Exercise passage section start

|with Rob at Bocado|
My friends, Rob and Pam Taylor, picked me and took me to dinner at a wonderful place, Bocado. Between the great food and the even better company, it was the perfect start to my visit.
|My new pal, Oscar|
The Opening Session featured W. Kamau Bell, political comedian and podcast host. The conference program described him as, "Bell is the ACLU’s Ambassador of Racial Justice and serves on the advisory boards of Race Forward, a racial justice think tank, and Hollaback, a non-profit movement to end street harassment. "
|Exhibit Hall Grand Opening|
At the August House booth I met Rob Cleveland and then won a door prize drawing for one of his books, which I had him autograph. Rob is a storyteller and has written many of the books in the Story Cove series, which collects folk tales from around the world. I chose The Bear, the Bat, and the Dove: Three Stories from Aesop. I visited with Charles Ghigna, the author of Strange, Unusual, Gross, & Cool Animals a book of fascinating facts from Animal Planet. Anything gross or unusual is a big draw for elementary school boys, so I knew they would love the book. And I had the pleasure of meeting Reem Faruqi and hearing about the inspiration for her book, Lailah's Lunchbox: A Ramadan Story. With the need for diverse books, it is fortunate to find a picture book about something like a lunchbox that younger children can relate to.

Exercise passage section end
The data section start

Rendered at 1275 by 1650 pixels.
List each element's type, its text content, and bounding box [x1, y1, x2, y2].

The data section end

- _Exercise prompt_
List every book title named in the conference account. Answer using only the text above.

- _Response to this exercise_
- The Bear, the Bat, and the Dove: Three Stories from Aesop
- Strange, Unusual, Gross, & Cool Animals
- Lailah's Lunchbox: A Ramadan Story